I used Next.js for this project, this choice was motivated by two key features. The dynamic routes would allow me to programatically create pages based on a simple JSON file storing the tool data. In addition, when deployed on Vercel, the Next.js API routes makes deploying serverless functions a snap. I used this feature to create a function to create emails and route them to the appropriate staff using the nodemailer library.

For the frontend code, I used TypeScript, React and CSS modules to create reusable, scoped components. While this project certainly could have been tackled without these tools, I find that React greatly reduced the amount of code authored. In addition, TypeScript and CSS modules makes it difficult for future developers to break things. This is particularly important for this project considering Asmbly staff are all volunteers so anyone could chip in.

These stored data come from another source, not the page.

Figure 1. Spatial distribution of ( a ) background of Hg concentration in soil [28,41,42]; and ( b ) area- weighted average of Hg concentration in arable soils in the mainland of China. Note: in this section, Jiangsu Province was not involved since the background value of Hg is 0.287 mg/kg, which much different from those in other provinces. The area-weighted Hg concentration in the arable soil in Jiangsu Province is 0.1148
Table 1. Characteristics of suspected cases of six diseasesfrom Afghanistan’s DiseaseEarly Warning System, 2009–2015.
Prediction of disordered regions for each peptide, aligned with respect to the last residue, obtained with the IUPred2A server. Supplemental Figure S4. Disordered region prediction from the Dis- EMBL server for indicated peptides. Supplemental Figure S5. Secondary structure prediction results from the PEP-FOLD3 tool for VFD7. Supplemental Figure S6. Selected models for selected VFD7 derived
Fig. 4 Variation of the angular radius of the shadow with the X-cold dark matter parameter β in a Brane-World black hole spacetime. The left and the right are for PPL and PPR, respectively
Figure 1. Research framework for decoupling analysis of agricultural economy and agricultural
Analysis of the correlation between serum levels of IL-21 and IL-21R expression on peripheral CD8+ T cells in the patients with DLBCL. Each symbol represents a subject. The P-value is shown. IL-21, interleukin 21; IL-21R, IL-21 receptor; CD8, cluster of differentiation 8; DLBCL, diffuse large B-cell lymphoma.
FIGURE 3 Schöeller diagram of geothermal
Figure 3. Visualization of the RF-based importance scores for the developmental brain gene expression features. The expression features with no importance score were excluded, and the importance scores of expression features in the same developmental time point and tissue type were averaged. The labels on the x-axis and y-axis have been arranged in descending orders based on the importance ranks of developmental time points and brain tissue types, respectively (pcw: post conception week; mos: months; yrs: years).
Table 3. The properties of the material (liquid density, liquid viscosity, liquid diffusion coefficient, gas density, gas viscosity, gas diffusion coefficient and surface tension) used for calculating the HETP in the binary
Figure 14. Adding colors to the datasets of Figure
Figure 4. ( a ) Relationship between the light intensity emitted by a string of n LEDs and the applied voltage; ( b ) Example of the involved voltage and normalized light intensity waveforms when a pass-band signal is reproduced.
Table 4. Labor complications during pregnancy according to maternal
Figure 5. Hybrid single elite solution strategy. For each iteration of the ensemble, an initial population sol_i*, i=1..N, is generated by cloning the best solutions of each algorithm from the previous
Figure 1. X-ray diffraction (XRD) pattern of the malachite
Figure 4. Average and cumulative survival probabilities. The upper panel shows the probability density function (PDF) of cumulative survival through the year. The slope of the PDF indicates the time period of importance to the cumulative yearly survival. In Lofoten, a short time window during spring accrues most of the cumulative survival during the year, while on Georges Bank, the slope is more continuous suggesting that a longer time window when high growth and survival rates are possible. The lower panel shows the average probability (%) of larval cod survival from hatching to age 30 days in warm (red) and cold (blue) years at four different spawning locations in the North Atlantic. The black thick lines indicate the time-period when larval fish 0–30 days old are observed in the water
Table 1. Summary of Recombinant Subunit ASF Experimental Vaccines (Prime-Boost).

One piece that turned out really well was the QR code generation. I used a JavaScript library to map over the tools data and generate a QR Code for each one. I even got a chance to use the print media query to format the list when printed.

Next steps

I did a playback with Charlie, the instructor who first pitched this idea and he had some great ideas. The makerspace has a wiki that has some basic information about each tool. This could be used either as the actual link target or to source data into my app. Rather than throwing the information all on one page, another version might allow the user to select from three options: Info, Maintenance, Problem. The app could then simply route the user to the correct service depending on what they’re trying to do.